(Texto dado)
········
Sergio ha dedicado lo mejor de su vida a cagarse en la familia, tanto en la literatura como en la realidad. Una idea muy sugerente desde el punto de vista creativo si no te toca ser familiar suyo. Hace algunos años publicó un poema de mierda específicamente dedicado a mí (qué habré hecho yo para merecer tal honor) y a partir de ahí entró en la nada.

Anoche hubo comida familiar y me enteré de que a Sergio, en otro tiempo mi primo, mi hermano mayor a quien miraba con admiración (sobre todo miraba desde mi incipiente adolescencia a sus novias con admiración), lo han asaltado dos veces en las "seguras" calles de Buenos Aires. Parece que el segundo encuentro con la parca fue jodido.

Recordé quién fue en mi vida. Hace treinta años. Un pibe poeta con mucha pinta de poeta, el pelo largo, la mirada firme, la necesidad loca de quemar la vida cuanto antes, el desamor constante, la imposibilidad estructural de la felicidad. Le gustaba inventar palabras. "If", me decía en los colectivos y yo me reía. Volaba todo el tiempo. Jugaba al fútbol mucho mejor que yo. Yo heredaba su ropa y su bicicleta, mi tesoro de infancia junto con mi guitarra. Pudo haber muerto una y mil veces, ya que se exponía a todas horas en tiempos de hormigón armado. Creía en la Revolución. Incluso sigue creyendo después de la caída del muro de Berlín. Hay gente para todo. Fue al colegio de Sacco, el mismo al que fui yo siete años después: nunca coincidimos. Tiene una hija que se llama Laura, pará de una vez con las extrañas casualidades, que no conozco y que me dicen que baila el tango de maravilla.
········
[Datos guardados]
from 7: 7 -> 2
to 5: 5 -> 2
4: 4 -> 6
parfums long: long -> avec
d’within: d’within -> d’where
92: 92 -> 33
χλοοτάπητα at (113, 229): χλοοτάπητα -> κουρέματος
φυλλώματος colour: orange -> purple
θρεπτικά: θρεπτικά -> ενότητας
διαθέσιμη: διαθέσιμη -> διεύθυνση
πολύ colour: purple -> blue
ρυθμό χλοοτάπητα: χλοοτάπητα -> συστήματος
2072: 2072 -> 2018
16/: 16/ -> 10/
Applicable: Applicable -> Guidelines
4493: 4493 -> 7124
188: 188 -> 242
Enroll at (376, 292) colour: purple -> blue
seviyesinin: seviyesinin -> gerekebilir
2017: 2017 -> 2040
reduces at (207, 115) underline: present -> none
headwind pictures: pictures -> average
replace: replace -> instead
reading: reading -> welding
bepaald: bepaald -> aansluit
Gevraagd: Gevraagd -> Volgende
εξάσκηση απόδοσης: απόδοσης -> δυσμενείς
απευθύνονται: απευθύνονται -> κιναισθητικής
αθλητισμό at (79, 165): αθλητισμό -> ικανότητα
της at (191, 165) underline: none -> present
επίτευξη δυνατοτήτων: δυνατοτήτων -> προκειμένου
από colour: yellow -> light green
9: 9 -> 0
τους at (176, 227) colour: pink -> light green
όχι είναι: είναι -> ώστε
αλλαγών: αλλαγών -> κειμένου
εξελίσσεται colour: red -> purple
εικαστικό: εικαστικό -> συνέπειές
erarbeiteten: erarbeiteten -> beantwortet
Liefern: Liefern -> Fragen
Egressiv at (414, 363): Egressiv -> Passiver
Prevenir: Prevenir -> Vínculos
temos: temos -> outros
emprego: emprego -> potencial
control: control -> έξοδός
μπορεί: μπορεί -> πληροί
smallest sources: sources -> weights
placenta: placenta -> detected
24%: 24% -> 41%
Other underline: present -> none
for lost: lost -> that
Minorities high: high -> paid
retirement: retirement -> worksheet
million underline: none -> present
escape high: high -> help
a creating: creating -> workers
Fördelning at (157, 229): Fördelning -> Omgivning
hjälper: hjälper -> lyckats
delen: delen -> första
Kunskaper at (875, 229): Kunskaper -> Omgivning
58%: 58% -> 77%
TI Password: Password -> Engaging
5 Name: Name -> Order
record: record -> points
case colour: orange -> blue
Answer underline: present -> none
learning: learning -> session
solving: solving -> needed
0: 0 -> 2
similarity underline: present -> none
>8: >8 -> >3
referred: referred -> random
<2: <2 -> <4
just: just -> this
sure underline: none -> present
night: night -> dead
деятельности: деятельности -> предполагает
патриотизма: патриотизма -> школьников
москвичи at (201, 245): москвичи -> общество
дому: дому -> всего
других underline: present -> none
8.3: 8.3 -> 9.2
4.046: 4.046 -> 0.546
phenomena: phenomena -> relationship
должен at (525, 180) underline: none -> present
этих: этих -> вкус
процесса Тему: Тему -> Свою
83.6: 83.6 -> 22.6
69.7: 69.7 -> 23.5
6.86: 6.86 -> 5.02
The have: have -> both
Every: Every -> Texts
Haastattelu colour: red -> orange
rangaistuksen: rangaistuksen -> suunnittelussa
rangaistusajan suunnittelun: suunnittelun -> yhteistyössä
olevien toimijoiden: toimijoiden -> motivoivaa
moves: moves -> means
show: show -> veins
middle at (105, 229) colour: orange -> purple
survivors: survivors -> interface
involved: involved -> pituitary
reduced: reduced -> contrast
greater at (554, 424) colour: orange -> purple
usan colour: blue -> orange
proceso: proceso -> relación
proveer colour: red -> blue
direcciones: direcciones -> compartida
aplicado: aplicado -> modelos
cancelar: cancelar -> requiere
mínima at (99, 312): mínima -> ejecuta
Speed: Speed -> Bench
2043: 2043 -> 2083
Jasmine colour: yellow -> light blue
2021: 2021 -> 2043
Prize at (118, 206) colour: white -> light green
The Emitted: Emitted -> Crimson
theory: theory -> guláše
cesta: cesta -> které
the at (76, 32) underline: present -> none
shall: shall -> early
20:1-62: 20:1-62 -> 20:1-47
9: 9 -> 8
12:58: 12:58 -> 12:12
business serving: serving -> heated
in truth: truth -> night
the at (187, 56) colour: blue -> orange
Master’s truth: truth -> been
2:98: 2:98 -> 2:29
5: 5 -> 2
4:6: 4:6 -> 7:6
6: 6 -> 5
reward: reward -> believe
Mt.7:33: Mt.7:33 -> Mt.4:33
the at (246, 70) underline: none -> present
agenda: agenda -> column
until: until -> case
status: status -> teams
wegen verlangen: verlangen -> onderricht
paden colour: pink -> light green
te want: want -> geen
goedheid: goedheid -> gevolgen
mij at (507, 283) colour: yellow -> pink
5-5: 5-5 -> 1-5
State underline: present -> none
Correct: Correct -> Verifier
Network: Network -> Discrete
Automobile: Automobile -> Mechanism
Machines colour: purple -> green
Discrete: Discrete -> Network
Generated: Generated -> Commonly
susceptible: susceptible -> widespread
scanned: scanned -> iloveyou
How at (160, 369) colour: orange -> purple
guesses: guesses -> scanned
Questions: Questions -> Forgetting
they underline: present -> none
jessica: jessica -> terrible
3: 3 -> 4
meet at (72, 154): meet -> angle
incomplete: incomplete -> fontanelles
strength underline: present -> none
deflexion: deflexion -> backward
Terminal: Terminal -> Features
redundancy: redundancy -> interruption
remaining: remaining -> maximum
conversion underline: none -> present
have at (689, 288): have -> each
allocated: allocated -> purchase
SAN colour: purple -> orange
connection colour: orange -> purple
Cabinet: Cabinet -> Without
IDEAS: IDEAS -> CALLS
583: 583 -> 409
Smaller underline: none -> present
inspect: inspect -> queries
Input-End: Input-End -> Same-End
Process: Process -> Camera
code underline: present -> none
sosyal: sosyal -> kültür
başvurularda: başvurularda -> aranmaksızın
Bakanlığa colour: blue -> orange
········
(Qué hacer)
1. En el texto sobre el primo Sergio, ¿por qué se dice que "pudo haber muerto una y mil veces"? Responde en una a tres oraciones.
2. Prosigue el texto sobre el primo Sergio a partir de su última oración.
El material proviene de otra fuente.

(Resultados por tarea)
1. Pudo haber muerto una y mil veces porque se exponía a todas horas en tiempos de hormigón armado.

2.
Es un total desconocido, alguien recurrente y obsesivo (¿como yo?), escorpio (uf... otro más), solitario y medio sociópata (juro que estoy trabajando de firme para solucionar eso), anclado en un pasado que murió y no volverá, un hombre solo.

Ayer me enteré por casualidad de que a mi primo Sergio lo asaltaron y el hombre quedó jodido. Y sentí una puñalada en el hígado. Me acordé del viejo Manuel intentando sobrevivir como blanco en las calles turbias de Montevideo. Sentí ganas de abrazar a este demente -demente, defrese- familiar mío que allá lejos y hace tiempo se convirtió en un cuchillo oxidado. Una máquina averiada de hacer palabras.